Correction to an Internal Standard

Command: Preprocessing > Correction to an Internal Standard

Sometimes it is necessary to calibrate the measured spectra to an internal standard (this can be helpful, for example, if the overall intensity of an image degrades from top to bottom because the data acquisition took too long and the sample degraded during measurement). In this case it is a good idea to add an internal standard which can be used for an intensity correction of the pixels (cf. [Bonta 2014a]).

One particular problem of internal standards is the noise of the standard data which may introduce additional noise into the processed layers. Epina ImageLab addresses this problem by averaging the standard layers (if more than one layer is selected as a standard). Optionally, the standard layer(s) may be smoothed by a spatial filter to reduce noise even more. The operating window of the spatial filter is quadratic with an edge length twice the "spatial smoothing range" parameter. Please keep in mind that the spatial filter may blur the visible structures in the processed layers if the smoothing window is greater than the corresponding structures.

If you want to exclude parts of the image from standardisation you can defined a pixel mask and select this mask with the control "Pixels not to process".
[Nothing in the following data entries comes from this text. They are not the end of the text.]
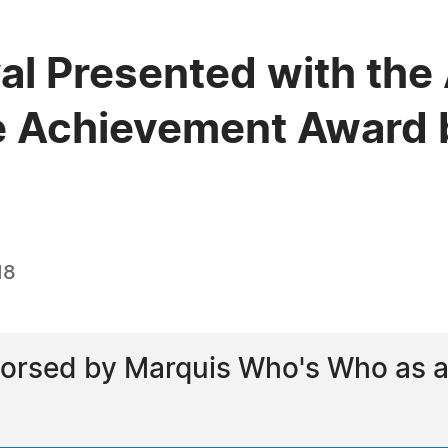
al Presented with the
e Achievement Award 
18
orsed by Marquis Who's Who as a 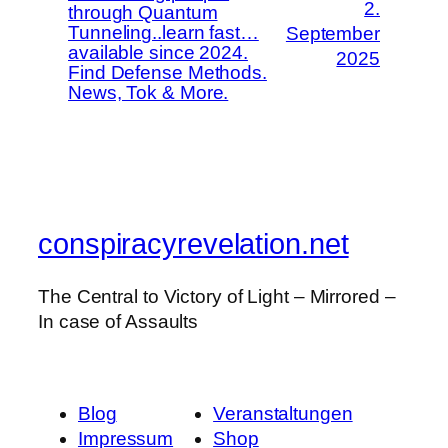
2.
through Quantum
Tunneling..learn fast…
September
available since 2024.
2025
Find Defense Methods.
News, Tok & More.
conspiracyrevelation.net
The Central to Victory of Light – Mirrored –
In case of Assaults
Blog
Veranstaltungen
Impressum
Shop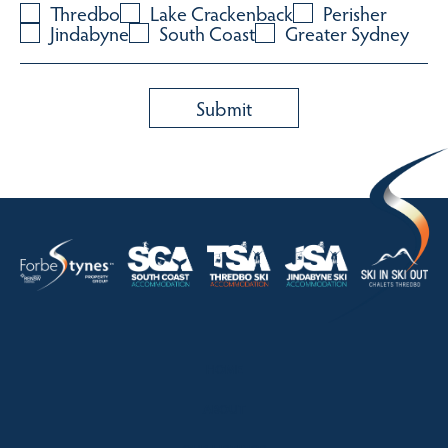
Thredbo
Lake Crackenback
Perisher
Jindabyne
South Coast
Greater Sydney
HOME
ABOUT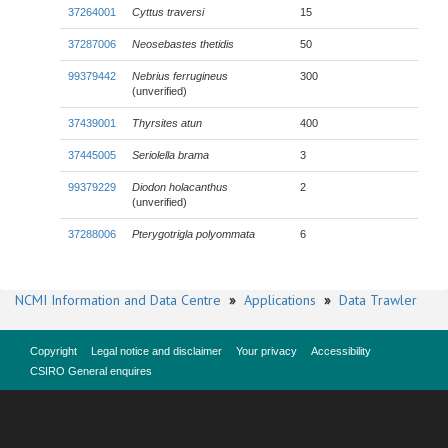
37264001
Cyttus traversi
15
37287006
Neosebastes thetidis
50
99379442
Nebrius ferrugineus
300
(unverified)
37439001
Thyrsites atun
400
37445005
Seriolella brama
3
99379229
Diodon holacanthus
2
(unverified)
37288006
Pterygotrigla polyommata
6
NCMI Information and Data Centre
»
Applications
»
Data Trawler
Copyright
Legal notice and disclaimer
Your privacy
Accessibility
CSIRO General enquires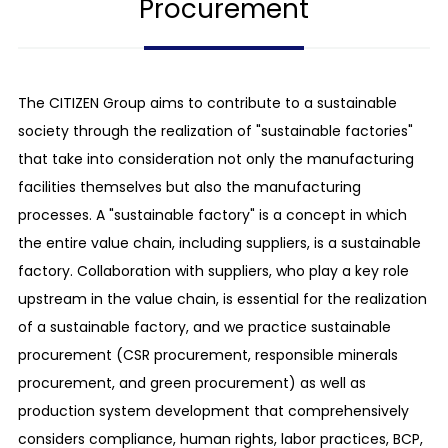
Procurement
The CITIZEN Group aims to contribute to a sustainable
society through the realization of "sustainable factories"
that take into consideration not only the manufacturing
facilities themselves but also the manufacturing
processes. A "sustainable factory" is a concept in which
the entire value chain, including suppliers, is a sustainable
factory. Collaboration with suppliers, who play a key role
upstream in the value chain, is essential for the realization
of a sustainable factory, and we practice sustainable
procurement (CSR procurement, responsible minerals
procurement, and green procurement) as well as
production system development that comprehensively
considers compliance, human rights, labor practices, BCP,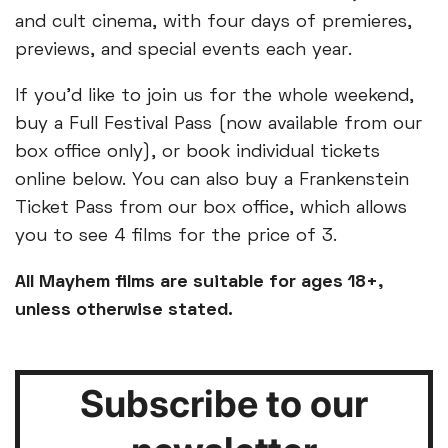
and cult cinema, with four days of premieres,
previews, and special events each year.
If you'd like to join us for the whole weekend,
buy a Full Festival Pass (now available from our
box office only), or book individual tickets
online below. You can also buy a Frankenstein
Ticket Pass from our box office, which allows
you to see 4 films for the price of 3.
All Mayhem films are suitable for ages 18+,
unless otherwise stated.
Subscribe to our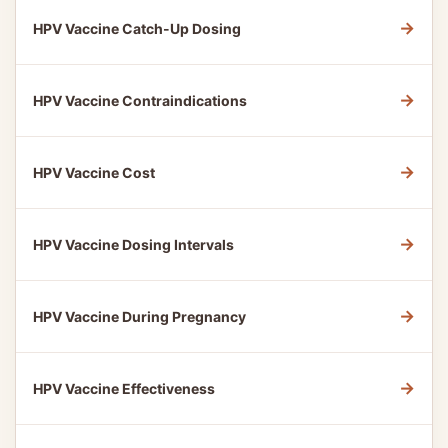
→
HPV Vaccine Catch-Up Dosing
→
HPV Vaccine Contraindications
→
HPV Vaccine Cost
→
HPV Vaccine Dosing Intervals
→
HPV Vaccine During Pregnancy
→
HPV Vaccine Effectiveness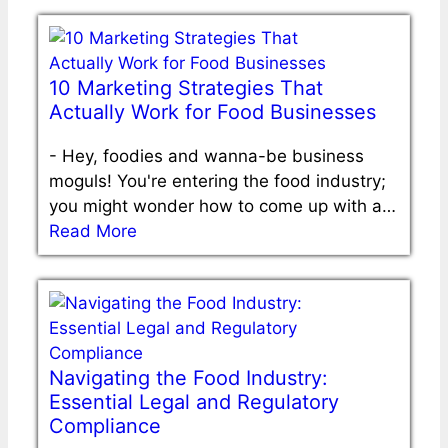
10 Marketing Strategies That
Actually Work for Food Businesses
-
Hey, foodies and wanna-be business
moguls! You're entering the food industry;
you might wonder how to come up with a…
Read More
Navigating the Food Industry:
Essential Legal and Regulatory
Compliance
How To: Please follow these steps to rescale your data to an internal standard:
  1. Select the layer(s) to be used as an internal standard. If several layers are selected, the mean of the selected layers is used as the internal standard (this might be useful, for example, when several isotopes of the same element have been measured as an internal standard).
  2. Select the spatial smoothing. This defines the range around each pixel which will be used for the calculation of the reference value. A non-zero value may be helpful if the internal standard layer is in principle uniform and there are only noise related variations from pixel to pixel.
  3. Click "Perform Correction"

 

Hint: Please keep in mind that the correction to an internal standard can require considerable computing time if the spatial filter is set to its maximum (30 pixels smoothing range). For example, a hyperspectral dataset consisting of 500 by 500 pixels, with each spectrum resolved to 360 intensity entries results in 500x500x360*(2*30+1)2 = 334.9 billion summing and matrix addressing operations - which will take about half an hour on an average computer.